* ACTIONS TO TAKE *
A. Copy the passage of the mixle tutorial between "Make Synthetic Rows¶" and "bursty else 1.0))", inclusive, word for word.
B. Pick up the mixle tutorial on fitting a mixture model right after its last line and keep it going.
═════ EXTRACTED TEXT
Make Synthetic Rows¶
import numpy as np
def make_rows(n=240, seed=0):
rng = np.random.RandomState(seed)
rows = []
for _ in range(n):
bursty = rng.rand() < 0.45
segment = "bursty" if bursty else "steady"
value = float(rng.normal(18.0 if bursty else 8.0, 2.0 if bursty else 1.0))
length = int(rng.choice([2, 3, 4]))
rate = 9.0 if bursty else 3.0
counts = [int(x) for x in rng.poisson(rate, size=length)]
rows.append((segment, value, counts))
return rows
rows = make_rows()
Build the Model Shape¶
The estimator has the same shape as one observation. A mixture adds a latent cluster over the whole row.
from mixle.stats import (
CategoricalEstimator,
CompositeEstimator,
GaussianEstimator,
MixtureEstimator,
PoissonEstimator,
SequenceEstimator,
)
def row_component():
return CompositeEstimator(
(
CategoricalEstimator(),
GaussianEstimator(),
SequenceEstimator(
PoissonEstimator(),
len_estimator=CategoricalEstimator(),
),
)
)
estimator = MixtureEstimator([row_component(), row_component()])
Read this literally:
CategoricalEstimatorfitssegment.GaussianEstimatorfitsvalue.SequenceEstimator(PoissonEstimator())fits a variable-length list of counts.CompositeEstimatorjoins those fields into one row-level model.MixtureEstimatorlearns two latent row types.
Fit¶
from mixle.inference import optimize
model = optimize(rows, estimator, max_its=80, out=None)
The result is a fitted distribution. It can score rows, sample rows, and expose
capabilities through mixle.describe.
Score Rows¶
ordinary = rows[0]
unusual = ("steady", 24.0, [18, 21, 19])
══════════
═════ DATA FOR ANALYSIS
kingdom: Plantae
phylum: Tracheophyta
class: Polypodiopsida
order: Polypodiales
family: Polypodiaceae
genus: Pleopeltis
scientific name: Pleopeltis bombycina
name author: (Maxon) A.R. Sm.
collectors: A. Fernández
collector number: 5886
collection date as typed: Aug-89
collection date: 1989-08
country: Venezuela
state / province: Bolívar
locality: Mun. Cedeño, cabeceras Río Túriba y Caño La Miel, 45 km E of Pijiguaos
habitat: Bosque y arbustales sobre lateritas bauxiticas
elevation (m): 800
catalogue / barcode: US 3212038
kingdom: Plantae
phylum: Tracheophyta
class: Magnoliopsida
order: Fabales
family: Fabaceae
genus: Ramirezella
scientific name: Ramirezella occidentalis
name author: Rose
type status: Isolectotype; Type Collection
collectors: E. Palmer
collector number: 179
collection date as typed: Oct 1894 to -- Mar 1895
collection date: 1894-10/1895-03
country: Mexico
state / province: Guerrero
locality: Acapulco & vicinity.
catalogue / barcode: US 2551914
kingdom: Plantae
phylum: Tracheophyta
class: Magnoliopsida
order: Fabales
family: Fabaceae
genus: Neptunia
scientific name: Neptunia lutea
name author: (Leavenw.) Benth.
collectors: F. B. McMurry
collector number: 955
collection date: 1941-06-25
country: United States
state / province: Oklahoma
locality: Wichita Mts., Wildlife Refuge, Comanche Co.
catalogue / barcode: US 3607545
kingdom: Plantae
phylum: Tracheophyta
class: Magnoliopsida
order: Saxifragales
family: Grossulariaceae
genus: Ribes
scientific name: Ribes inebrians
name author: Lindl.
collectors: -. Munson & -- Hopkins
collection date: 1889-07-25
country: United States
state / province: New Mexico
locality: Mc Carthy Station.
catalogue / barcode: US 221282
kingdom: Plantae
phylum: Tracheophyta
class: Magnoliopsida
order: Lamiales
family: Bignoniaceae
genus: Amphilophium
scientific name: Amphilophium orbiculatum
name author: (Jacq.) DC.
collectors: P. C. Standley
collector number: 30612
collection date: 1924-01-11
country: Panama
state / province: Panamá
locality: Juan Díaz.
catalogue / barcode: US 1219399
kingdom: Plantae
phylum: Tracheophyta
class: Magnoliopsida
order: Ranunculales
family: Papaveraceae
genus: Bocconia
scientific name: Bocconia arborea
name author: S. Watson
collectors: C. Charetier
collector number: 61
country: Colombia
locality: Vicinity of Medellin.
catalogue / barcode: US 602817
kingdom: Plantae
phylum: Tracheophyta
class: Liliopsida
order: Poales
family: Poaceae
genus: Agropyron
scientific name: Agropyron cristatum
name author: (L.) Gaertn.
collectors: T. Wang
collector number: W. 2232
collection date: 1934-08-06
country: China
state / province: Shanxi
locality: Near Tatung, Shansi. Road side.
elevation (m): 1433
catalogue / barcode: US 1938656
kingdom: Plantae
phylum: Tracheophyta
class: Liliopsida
══════════
* RESPONSES BY ITEM NUMBER *
A.
Make Synthetic Rows¶
import numpy as np
def make_rows(n=240, seed=0):
rng = np.random.RandomState(seed)
rows = []
for _ in range(n):
bursty = rng.rand() < 0.45
segment = "bursty" if bursty else "steady"
value = float(rng.normal(18.0 if bursty else 8.0, 2.0 if bursty else 1.0))

B.
print(model.log_density(ordinary))
print(model.log_density(unusual))
Both scores are log probabilities. The unusual row should score poorly because
its label says steady while its value and counts look more like the
bursty cluster.
Sample¶
samples = model.sampler(seed=0).sample(3)
print(samples)
Sampling is part of the distribution contract. Use an explicit seed whenever a notebook, test, or article needs reproducible output.
Inspect Capabilities¶
import mixle
print(mixle.describe(model))
print(mixle.capabilities(model))
This habit matters. Not every fitted object can enumerate, condition, marginalize, expose exact densities, run on every backend, or produce latent posteriors. Capability inspection is the honest way to find out.
Use a Prototype Distribution¶
When you know the model family, pass a prototype distribution. Mixle derives the matching estimator from that shape.
from mixle.stats import GaussianDistribution, MixtureDistribution
values = [row[1] for row in rows]
proto = MixtureDistribution(
[GaussianDistribution(8.0, 1.0), GaussianDistribution(18.0, 4.0)],
[0.5, 0.5],
)
value_model = optimize(values, proto, prev_estimate=proto, out=None)
Passing proto as the second argument tells optimize what to fit.
Passing it as prev_estimate also uses those parameter values as the
starting estimate, which is usually what you want for a mixture example.
Infer a First Estimator¶
For exploratory work, Mixle can propose an estimator shape from data:
from mixle.utils.automatic import get_estimator
inferred = get_estimator(rows)
inferred_model = optimize(rows, inferred, max_its=40, out=None)
Treat the inferred shape as a starting point. Inspect it, compare it on held-out data, and replace pieces when the automatic guess does not match the domain.
Create a Certified Artifact¶
When the fit should carry an explicit certificate and optional post-fit checks,
use create after the core workflow is clear:
from mixle.inference import create
artifact = create(rows, calibrate=0.2, quantify_uq=True, seed=0)
print(artifact.guarantee)
print(artifact.is_calibrated())
create still delegates to the same fitting machinery. It adds an artifact
boundary: estimation certificate, optional calibration, optional UQ, and
provenance including row counts and exchangeability diagnostics.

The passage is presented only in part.